Today is a lucky day to have this once in a bluemoon meal. Clams are very rich in iron, in fact about 9 to 12 pieces of this would provide 24 milligrams of iron.
Let us set aside the nutritional facts for the mean time. I am very lucky to this meal for today as it has been years since I had one. So there was this young lady who strolls around in the morning to sell the clams. And since she went by earlier than the time I go out of the house to but something for lunch, I choose to buy from her instead.
And there was my three year old son holding the clams in plastics like he would like to open and play with it on the floor.
Help yourselves. One bowl of yummy clams for the blogger.

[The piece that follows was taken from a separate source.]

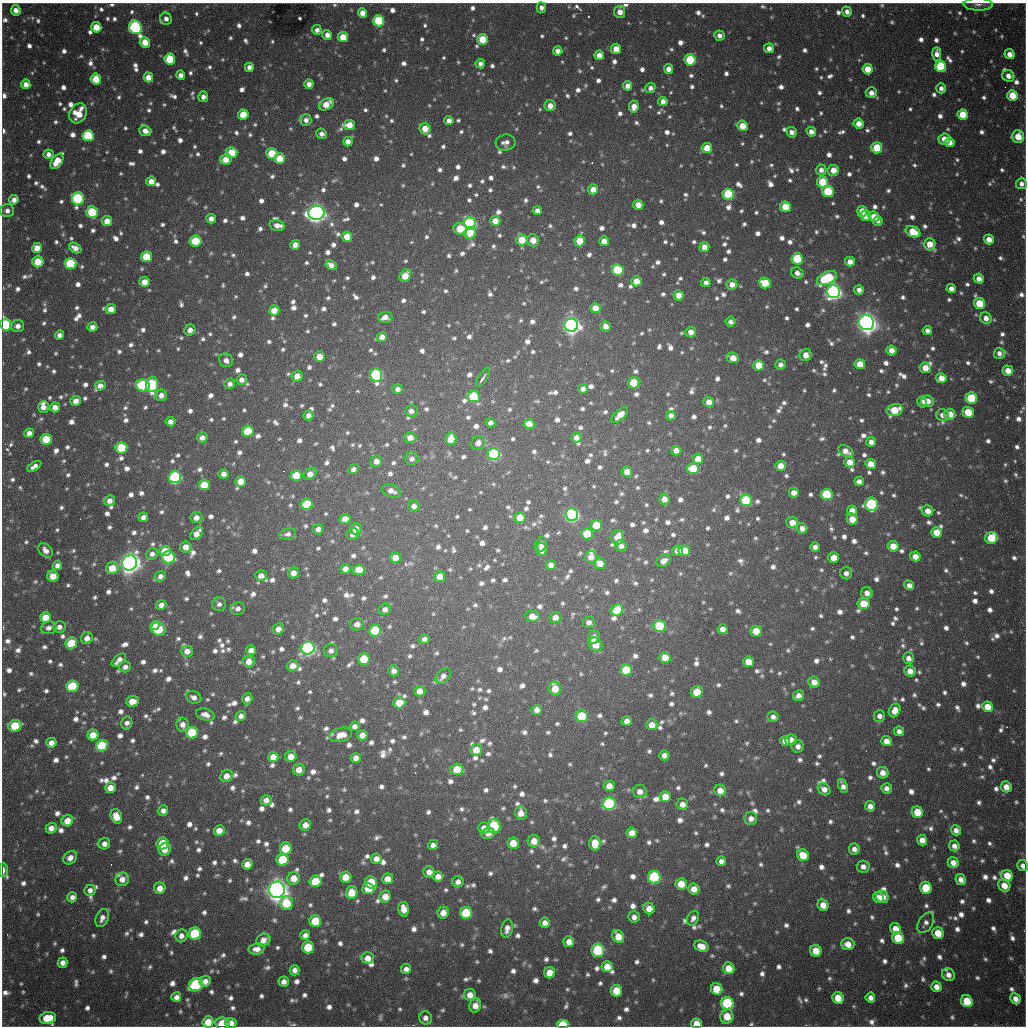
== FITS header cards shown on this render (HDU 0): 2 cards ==
NAXIS1  =                 1024 / length of data axis 1
NAXIS2  =                 1024 / length of data axis 2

Clams have more iron than beef, surprisingly this can provide 24 milligrams of iron which is more than RDA 18 milligrams for pre menopausal women and 8 milligrams per day for men and post menopausal women. Should you want to combat or prevent anemia, having clams on your meal rotation would help a lot. In addition, it is also a good source of potassium, zinc, copper, phosphorus, manganese and selenium.
Another good thing to know about clams is that is a great alternative for oily fish that gives fish oil. A 100 grams of it would provide 140 milligrams of omega-3 fatty acids. So if your tired of having oily fish on your meal, here is a good alternative.
In the future, I should have this at least once a month to maximize benefits from the clams.